La vidéosurveillance a révélé que Carlos Ghosn avait quitté seul dimanche dernier sa résidence à Tokyo, selon des sources proches de l'enquête citées vendredi par des médias japonais. Captées dimanche vers 12 heures (4 heures en Suisse), ce sont les dernières images de l'ancien patron de Renault et Nissan à avoir été saisies par une caméra placée près de l'entrée de son domicile pour surveiller ses entrées et sorties, selon la chaîne NHK.

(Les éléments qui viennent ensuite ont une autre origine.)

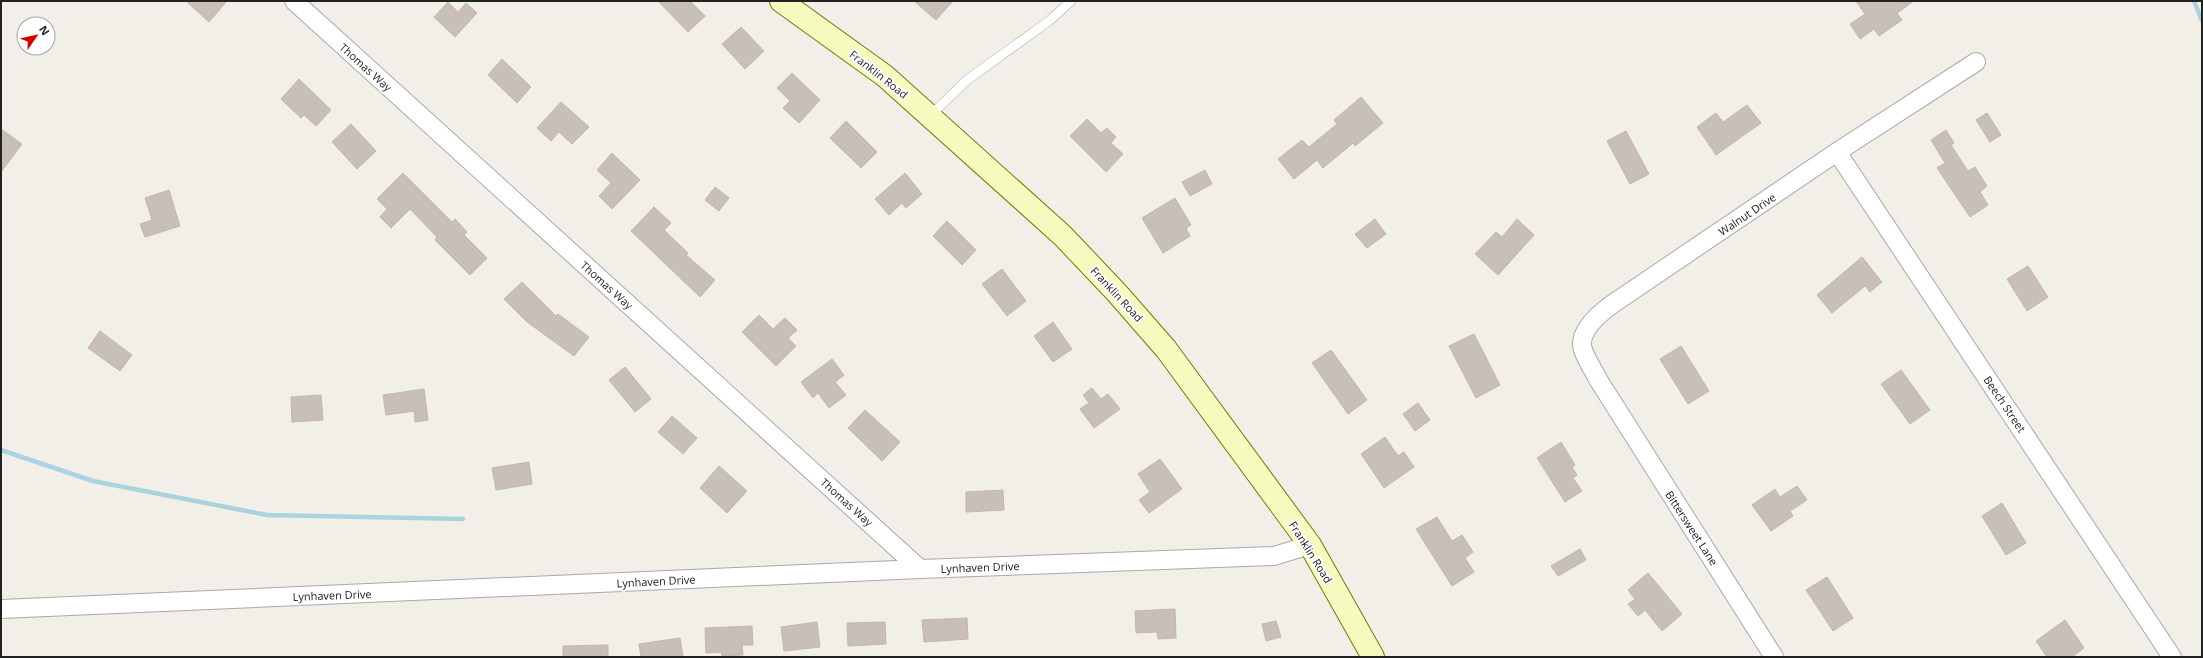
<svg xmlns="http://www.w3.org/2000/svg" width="2203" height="658" font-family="'Open Sans',sans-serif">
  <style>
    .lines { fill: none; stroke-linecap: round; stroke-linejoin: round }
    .stream { stroke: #aad3df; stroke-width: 4.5 }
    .building { fill: #c7bfb8; stroke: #c4b6ab }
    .lane-casing { stroke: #a9a9a9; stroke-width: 10 }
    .street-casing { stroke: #a9a9a9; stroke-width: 20 }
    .secondary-casing { stroke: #707d05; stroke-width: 24 }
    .lane { stroke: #fff; stroke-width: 9 }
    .street { stroke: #fff; stroke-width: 18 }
    .secondary { stroke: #f7fabf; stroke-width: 22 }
    .labels { text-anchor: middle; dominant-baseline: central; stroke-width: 4; stroke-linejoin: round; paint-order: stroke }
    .street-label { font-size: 11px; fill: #222; stroke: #fff }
  </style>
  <rect width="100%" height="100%" fill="#f2efe9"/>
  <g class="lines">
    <g class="stream">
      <path d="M2194 1 2202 21"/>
      <path d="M1 450 93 481 267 515 463 519"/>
    </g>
  </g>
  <g class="building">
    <path d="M186 1H227L209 22Z"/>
    <path d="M658 1H690L705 16 688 32Z"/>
    <path d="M914 1H953L936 20Z"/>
    <path d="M1856 1H1914L1897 13 1902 20 1879 36 1874 29 1860 39 1850 24 1865 14Z"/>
    <path d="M448 2 458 12 466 3 477 13 455 37 434 17Z"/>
    <path d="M741 27 764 51 745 69 722 44Z"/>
    <path d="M502 59 531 87 517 103 488 75Z"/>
    <path d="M792 73 820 100 799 123 783 108 790 101 777 88Z"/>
    <path d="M299 79 331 110 316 126 304 115 301 118 281 99Z"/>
    <path d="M1361 97 1383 123 1355 146 1353 143 1323 168 1317 160 1294 179 1278 159 1302 140 1309 147 1337 124 1334 120Z"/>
    <path d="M561 102 589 127 572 144 559 132 551 141 537 128Z"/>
    <path d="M1747 105 1761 123 1716 155 1697 127 1716 113 1723 122Z"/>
    <path d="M1987 113 2001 135 1990 142 1976 120Z"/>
    <path d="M1087 119 1101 133 1107 128 1116 137 1111 143 1123 154 1106 172 1070 136Z"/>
    <path d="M846 121 877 152 861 168 830 138Z"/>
    <path d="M351 124 376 151 357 169 332 142Z"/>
    <path d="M1 129 22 144 1 172Z"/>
    <path d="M1946 130 1954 143 1951 145 1968 171 1975 167 1987 186 1980 192 1988 205 1970 217 1937 168 1945 163 1931 140Z"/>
    <path d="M1626 131 1649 174 1630 184 1607 141Z"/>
    <path d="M612 153 640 180 612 209 599 196 611 183 597 170Z"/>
    <path d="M1205 170 1212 184 1190 196 1182 182Z"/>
    <path d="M403 173 452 222 455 219 467 232 464 235 487 258 470 275 435 240 437 237 410 209 391 228 380 217 387 209 377 199Z"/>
    <path d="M905 173 922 194 906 208 902 203 889 215 875 199Z"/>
    <path d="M715 187 729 198 719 211 705 200Z"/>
    <path d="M169 190 180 226 145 237 140 224 152 220 145 198Z"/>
    <path d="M1175 198 1191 225 1186 228 1190 236 1163 253 1142 218Z"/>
    <path d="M654 207 671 223 664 230 688 253 686 255 715 280 700 297 631 231Z"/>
    <path d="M1375 219 1386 234 1367 248 1355 234Z"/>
    <path d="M1517 219 1534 235 1498 275 1475 254 1496 232 1502 237Z"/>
    <path d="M947 221 976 250 962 265 933 236Z"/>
    <path d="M1862 257 1882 282 1870 292 1865 286 1832 313 1817 295Z"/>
    <path d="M2028 266 2048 297 2027 311 2007 279Z"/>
    <path d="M1002 269 1026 301 1007 316 982 284Z"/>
    <path d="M522 282 556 316 558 314 589 337 574 356 527 322 504 299Z"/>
    <path d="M759 315 773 329 785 318 797 330 788 338 796 346 776 366 742 332Z"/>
    <path d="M1053 322 1072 349 1053 362 1034 336Z"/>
    <path d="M100 331 132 355 120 371 88 348Z"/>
    <path d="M1474 334 1500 385 1476 398 1449 346Z"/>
    <path d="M1681 346 1709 391 1688 404 1660 359Z"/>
    <path d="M1331 350 1367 400 1348 414 1312 363Z"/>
    <path d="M832 359 844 375 835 382 846 395 829 408 818 393 813 398 801 382Z"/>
    <path d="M625 367 651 399 635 412 609 380Z"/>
    <path d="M1901 370 1930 410 1910 424 1881 384Z"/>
    <path d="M1092 388 1101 399 1108 394 1120 409 1094 428 1080 409 1089 403 1083 395Z"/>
    <path d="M424 389 428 420 415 422 414 411 386 415 383 395Z"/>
    <path d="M321 395 323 420 292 422 291 397Z"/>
    <path d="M1418 403 1430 420 1415 431 1403 414Z"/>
    <path d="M865 410 900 442 882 461 848 428Z"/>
    <path d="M672 416 697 438 683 454 658 432Z"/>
    <path d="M1385 437 1398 456 1404 452 1414 467 1384 488 1361 454Z"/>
    <path d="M1561 442 1575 465 1572 467 1577 475 1573 478 1582 491 1565 502 1537 458Z"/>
    <path d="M1160 459 1182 489 1149 513 1139 500 1150 492 1138 474Z"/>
    <path d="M529 462 532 484 496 490 492 468Z"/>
    <path d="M719 466 747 491 727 513 700 488Z"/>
    <path d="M1797 486 1807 500 1790 511 1793 516 1771 531 1752 505 1775 489 1780 497Z"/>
    <path d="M1003 490 1004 510 966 512V492Z"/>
    <path d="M2002 503 2026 543 2006 555 1982 516Z"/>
    <path d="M1437 517 1452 541 1462 535 1473 552 1465 558 1474 572 1452 586 1416 529Z"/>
    <path d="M1580 549 1586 560 1558 576 1551 566Z"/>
    <path d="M1648 573 1682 614 1662 631 1645 610 1638 616 1628 604 1635 599 1628 590Z"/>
    <path d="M1827 577 1853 618 1833 631 1806 590Z"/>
    <path d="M1175 609 1176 638 1158 639 1157 632 1136 633 1135 611Z"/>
    <path d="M967 618 968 639 924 642 922 620Z"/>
    <path d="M2065 620 2084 648 2072 657H2047L2036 641Z"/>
    <path d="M1276 621 1281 637 1266 641 1262 624Z"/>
    <path d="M817 622 820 647 784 651 781 627Z"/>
    <path d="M885 622 886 644 848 646 847 623Z"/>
    <path d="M752 626 753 645H742L743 655 722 656 721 652 706 653 705 628Z"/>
    <path d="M680 638 683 657H641L639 644Z"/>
    <path d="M608 645V657H563V646Z"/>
  </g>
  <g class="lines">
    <g class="lane-casing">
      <path id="lane" d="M930 116 967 80 1049 21 1071 1"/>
    </g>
    <g class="street-casing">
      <g id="street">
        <path d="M294 1 920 569"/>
        <path d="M1837 152 2172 657"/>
        <path d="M1 609 920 569 1274 556 1310 545"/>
        <path d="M1774 657 1599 381C1594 371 1587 361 1583 350 1577 332 1599 314 1611 305L1837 152 1976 62"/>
      </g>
    </g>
    <g class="secondary-casing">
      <path id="secondary" d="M781 1 885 76 1063 236 1117 293 1166 349 1310 545 1373 657"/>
    </g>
    <use href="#lane" class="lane"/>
    <use href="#street" class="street"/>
    <use href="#secondary" class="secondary"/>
  </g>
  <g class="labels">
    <g class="street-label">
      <text transform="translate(366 67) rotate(42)">Thomas Way</text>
      <text transform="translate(879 74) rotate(38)">Franklin Road</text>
      <text transform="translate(1747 214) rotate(-34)">Walnut Drive</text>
      <text transform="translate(607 285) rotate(42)">Thomas Way</text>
      <text transform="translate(1117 294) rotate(47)">Franklin Road</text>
      <text transform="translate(2005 404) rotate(56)">Beech Street</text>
      <text transform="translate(847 502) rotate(42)">Thomas Way</text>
      <text transform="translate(1692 528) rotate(57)">Bittersweet Lane</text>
      <text transform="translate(1311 552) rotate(58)">Franklin Road</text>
      <text transform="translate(980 567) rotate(-2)">Lynhaven Drive</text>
      <text transform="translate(656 581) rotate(-3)">Lynhaven Drive</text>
      <text transform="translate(332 595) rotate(-2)">Lynhaven Drive</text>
    </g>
  </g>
  <rect width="2203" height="658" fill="none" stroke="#222222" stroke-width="4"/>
  <g transform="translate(36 36) rotate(56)"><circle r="19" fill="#ffffff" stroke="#a7a7a7"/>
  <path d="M0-3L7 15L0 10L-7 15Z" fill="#d40000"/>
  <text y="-6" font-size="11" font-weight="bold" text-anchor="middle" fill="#222222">N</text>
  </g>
</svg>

C’était au mois d’avril dernier. La question d’une mise en liberté surveillée de Carlos Ghosn avait à cette époque provoqué un vaste débat au Japon, opposant notamment les juges au parquet ainsi qu’à une bonne partie de la presse. Mais les juges n’avaient pas cédé.Deux éléments semblaient en effet décisifs à l’heure de dissuader l’ancien patron de l’Alliance Renault-Nissan-Mitsubishi de s’enfuir de l’Archipel: d’abord, l’opprobre définitif qui se serait abattu sur celui qui, jusqu’au dernier moment, avait toujours clamé son innocence devant la justice, alors qu’il devait faire face à quatre inculpations pour malversations financières.

Le second élément, lui non plus, n’était pas négligeable, aux yeux des responsables japonais: le montant cumulé des cautions exigées à l’ancien PDG s’élevait ainsi à quelque 12 millions d’euros. De quoi hésiter avant de prendre la fuite et d’abandonner sans doute cette somme à jamais.Pourtant, ces deux éléments n’ont pas suffi. L’invraisemblable cavale qui a permis à Carlos Ghosn de rejoindre le Liban lundi dernier provoquera sans doute un tour de vis supplémentaire en termes de sévérité de la justice japonaise. Mais d’ici-là, de vastes zones d’ombre subsistent.